* Data for this exercise *
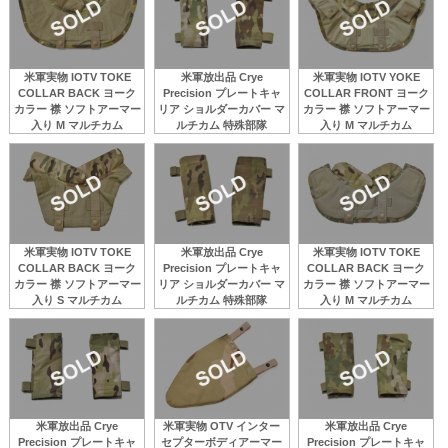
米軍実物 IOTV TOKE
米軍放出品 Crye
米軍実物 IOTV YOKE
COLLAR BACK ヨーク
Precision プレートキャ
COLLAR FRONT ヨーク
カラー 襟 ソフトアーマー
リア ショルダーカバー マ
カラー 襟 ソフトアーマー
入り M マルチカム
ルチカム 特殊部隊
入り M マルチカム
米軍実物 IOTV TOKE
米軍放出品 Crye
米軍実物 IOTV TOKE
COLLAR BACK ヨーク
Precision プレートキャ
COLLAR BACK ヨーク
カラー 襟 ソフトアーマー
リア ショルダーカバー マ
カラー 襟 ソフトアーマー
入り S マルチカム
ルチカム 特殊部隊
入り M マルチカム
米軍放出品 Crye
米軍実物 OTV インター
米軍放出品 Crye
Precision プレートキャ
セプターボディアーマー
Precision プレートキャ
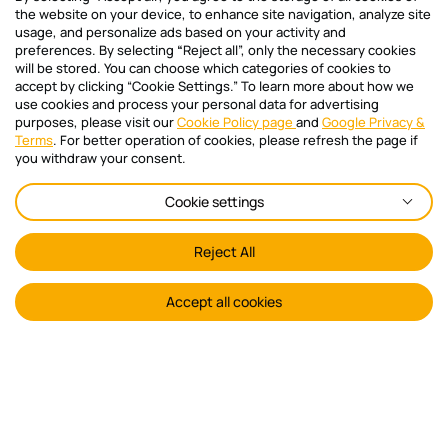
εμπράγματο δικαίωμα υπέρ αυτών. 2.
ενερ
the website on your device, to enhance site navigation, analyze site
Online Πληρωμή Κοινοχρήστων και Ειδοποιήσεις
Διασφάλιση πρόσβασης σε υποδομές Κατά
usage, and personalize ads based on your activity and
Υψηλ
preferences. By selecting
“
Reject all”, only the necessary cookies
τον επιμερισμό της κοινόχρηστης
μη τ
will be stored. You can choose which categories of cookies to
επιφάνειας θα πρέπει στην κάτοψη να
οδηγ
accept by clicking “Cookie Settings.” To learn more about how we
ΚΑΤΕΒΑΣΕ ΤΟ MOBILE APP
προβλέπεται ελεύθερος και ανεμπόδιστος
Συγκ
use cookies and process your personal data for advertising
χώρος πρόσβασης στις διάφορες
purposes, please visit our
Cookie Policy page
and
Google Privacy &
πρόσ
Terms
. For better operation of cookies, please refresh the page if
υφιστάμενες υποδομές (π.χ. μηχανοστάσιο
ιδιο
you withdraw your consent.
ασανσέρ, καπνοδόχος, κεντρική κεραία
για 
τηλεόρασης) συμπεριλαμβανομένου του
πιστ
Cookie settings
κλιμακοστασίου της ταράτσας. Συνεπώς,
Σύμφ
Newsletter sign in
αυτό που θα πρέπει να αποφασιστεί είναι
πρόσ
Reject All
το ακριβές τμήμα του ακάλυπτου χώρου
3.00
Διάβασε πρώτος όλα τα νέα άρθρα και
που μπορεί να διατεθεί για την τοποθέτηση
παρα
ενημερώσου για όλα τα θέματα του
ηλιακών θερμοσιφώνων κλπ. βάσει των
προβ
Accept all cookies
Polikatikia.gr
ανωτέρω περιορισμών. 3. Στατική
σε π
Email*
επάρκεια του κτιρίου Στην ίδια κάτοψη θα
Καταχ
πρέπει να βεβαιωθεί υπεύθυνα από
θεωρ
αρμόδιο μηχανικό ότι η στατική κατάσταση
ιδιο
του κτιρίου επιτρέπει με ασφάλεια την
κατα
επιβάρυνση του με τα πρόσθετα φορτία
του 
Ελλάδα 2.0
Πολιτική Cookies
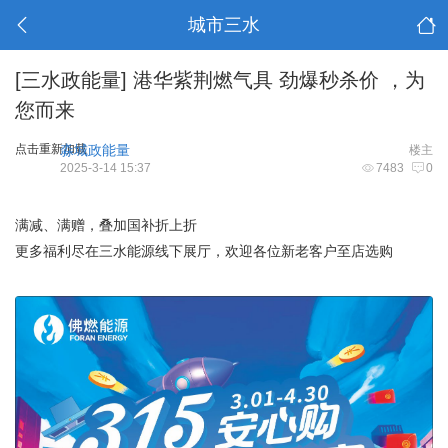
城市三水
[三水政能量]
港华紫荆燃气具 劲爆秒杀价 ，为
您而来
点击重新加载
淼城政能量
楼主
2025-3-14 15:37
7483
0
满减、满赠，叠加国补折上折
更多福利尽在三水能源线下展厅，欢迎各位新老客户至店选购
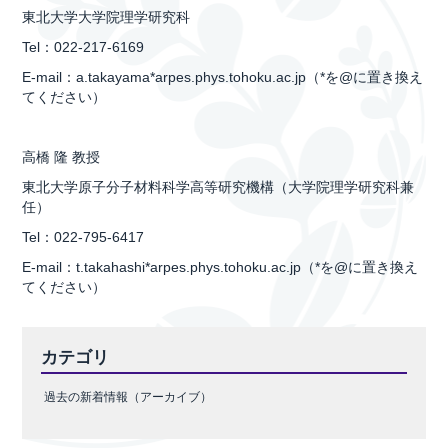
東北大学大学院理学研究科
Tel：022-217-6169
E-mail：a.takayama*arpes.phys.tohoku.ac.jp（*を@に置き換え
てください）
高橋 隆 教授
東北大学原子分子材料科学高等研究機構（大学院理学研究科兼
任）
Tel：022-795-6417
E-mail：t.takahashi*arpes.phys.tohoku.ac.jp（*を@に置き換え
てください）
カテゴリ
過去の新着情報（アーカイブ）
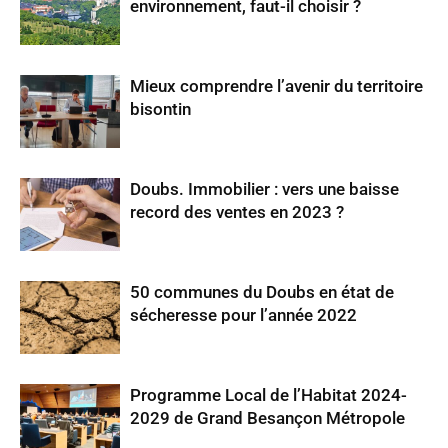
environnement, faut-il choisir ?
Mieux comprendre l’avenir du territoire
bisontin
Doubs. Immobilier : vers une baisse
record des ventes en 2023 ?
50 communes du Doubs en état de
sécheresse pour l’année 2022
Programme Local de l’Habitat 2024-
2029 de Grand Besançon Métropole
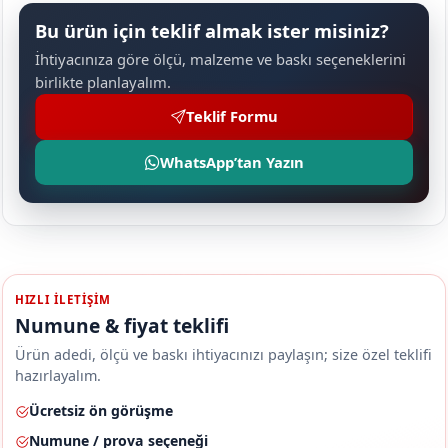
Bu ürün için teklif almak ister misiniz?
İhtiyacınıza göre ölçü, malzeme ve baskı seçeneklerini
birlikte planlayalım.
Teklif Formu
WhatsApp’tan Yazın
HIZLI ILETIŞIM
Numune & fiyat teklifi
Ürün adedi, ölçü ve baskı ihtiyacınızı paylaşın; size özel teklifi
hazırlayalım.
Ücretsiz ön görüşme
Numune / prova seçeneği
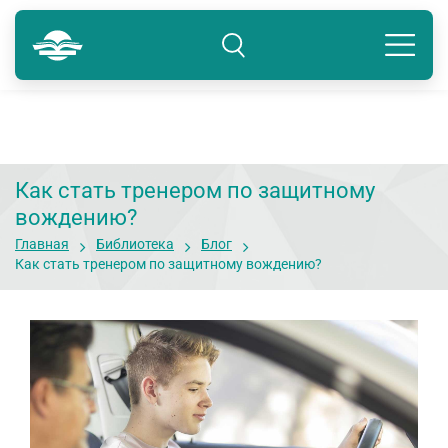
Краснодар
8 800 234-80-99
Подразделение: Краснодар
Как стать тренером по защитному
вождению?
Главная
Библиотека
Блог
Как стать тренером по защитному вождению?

* Your goal *
When a line contains the string "please", copy it from the records.

* Answer space *
purposes, please visit our
. For better operation of cookies, please refresh the page if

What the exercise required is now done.